Gambler's Fallacy
Also known as: Monte Carlo fallacy
Believing that past random events change the odds of future ones — like expecting a coin to land heads because it's been tails five times.
Examples
At a family game night, a die hasn’t shown a six in the last ten rolls.
Nadia: “It’s about time for a six — statistically, it has to come up soon.”
Each roll of a fair die is independent of the last one. The die doesn’t track how long it’s been since a six, and the odds of rolling one next are exactly what they were ten rolls ago: one in six.
The most famous version of this happened at a Monte Carlo casino in 1913, and it still gets retold online:
Forum post: “At the Monte Carlo casino in 1913, roulette landed on black 26 times in a row. Gamblers lost millions betting red because they figured it was ‘due’ after so many blacks.”
Each spin of the wheel was independent — the wheel had no memory of the previous 25 spins. The streak, however extraordinary, didn’t change the odds of the next spin at all.
Why the reasoning fails
The gambler’s fallacy assumes that independent random events somehow balance out in the short run, as if a tally were being kept and had to be corrected. But independence means the opposite: each event’s outcome has no effect on the next one’s probability. A coin, die, or roulette wheel has no memory. Streaks feel like they’re “due” to break because people intuitively expect randomness to look evenly spread out even over small samples, but genuine randomness produces streaks regularly — they aren’t a sign that a correction is coming.
How to respond
- Ask whether the events are actually independent: “Does what happened before change the odds this time, or is each one separate?”

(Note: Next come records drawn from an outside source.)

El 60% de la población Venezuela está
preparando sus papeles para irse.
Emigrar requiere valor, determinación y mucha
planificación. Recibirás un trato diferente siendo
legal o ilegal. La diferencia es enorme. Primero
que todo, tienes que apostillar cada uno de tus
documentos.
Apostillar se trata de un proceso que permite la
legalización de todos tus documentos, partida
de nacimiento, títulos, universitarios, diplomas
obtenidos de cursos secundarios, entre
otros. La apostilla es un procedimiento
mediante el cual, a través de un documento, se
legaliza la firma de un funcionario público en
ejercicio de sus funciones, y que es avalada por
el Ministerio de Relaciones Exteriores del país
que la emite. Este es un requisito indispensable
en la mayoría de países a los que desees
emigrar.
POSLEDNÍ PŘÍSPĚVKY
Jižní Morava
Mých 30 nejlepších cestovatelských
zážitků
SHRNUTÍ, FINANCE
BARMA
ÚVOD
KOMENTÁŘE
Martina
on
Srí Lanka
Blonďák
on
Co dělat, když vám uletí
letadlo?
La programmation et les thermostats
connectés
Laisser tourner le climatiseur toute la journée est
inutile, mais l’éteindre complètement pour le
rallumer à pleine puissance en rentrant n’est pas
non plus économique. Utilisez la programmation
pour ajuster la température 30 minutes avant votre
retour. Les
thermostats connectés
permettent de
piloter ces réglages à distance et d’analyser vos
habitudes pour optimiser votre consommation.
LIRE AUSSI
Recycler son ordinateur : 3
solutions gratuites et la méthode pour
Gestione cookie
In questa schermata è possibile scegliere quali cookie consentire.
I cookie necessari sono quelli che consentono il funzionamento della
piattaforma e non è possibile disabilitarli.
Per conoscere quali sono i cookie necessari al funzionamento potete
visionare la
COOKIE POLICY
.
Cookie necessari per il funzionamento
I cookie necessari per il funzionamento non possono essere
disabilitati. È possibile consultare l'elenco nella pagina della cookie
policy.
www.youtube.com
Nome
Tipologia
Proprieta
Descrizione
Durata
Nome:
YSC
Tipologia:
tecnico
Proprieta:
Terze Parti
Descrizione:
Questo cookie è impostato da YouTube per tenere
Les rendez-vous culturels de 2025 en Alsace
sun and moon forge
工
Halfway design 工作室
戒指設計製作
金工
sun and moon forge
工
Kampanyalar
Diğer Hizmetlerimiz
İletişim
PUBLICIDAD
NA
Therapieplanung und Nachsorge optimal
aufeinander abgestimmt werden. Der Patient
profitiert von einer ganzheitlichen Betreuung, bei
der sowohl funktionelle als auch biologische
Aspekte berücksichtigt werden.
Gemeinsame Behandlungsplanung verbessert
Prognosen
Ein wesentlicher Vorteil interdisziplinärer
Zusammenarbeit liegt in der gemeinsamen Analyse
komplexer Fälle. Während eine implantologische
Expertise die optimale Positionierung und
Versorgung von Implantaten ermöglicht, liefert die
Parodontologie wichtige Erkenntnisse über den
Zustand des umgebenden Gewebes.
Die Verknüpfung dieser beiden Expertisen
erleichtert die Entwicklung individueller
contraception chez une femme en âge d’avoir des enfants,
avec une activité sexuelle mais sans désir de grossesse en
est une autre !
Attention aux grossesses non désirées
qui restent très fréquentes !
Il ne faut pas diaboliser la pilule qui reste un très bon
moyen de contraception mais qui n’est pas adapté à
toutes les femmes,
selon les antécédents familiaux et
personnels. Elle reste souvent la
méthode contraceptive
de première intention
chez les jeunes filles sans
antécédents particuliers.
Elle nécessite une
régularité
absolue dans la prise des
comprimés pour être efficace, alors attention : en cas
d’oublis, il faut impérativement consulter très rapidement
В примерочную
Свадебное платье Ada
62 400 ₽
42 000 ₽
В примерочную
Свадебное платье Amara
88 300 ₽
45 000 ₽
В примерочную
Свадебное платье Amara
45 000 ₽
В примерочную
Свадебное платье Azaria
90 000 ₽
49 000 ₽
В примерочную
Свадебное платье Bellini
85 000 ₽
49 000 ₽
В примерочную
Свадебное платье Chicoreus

- Point to the math plainly: “The odds reset every roll — it’s still one in six no matter what the last ten were.”
- Distinguish it from real pattern tracking. If past results genuinely shift future odds — cards not being reshuffled in a deck, say — noticing that isn’t a fallacy, it’s just correct.
- Skip the lecture over small stakes. If a friend jokingly calls a die “due,” it’s rarely worth a formal correction unless real money or decisions ride on it.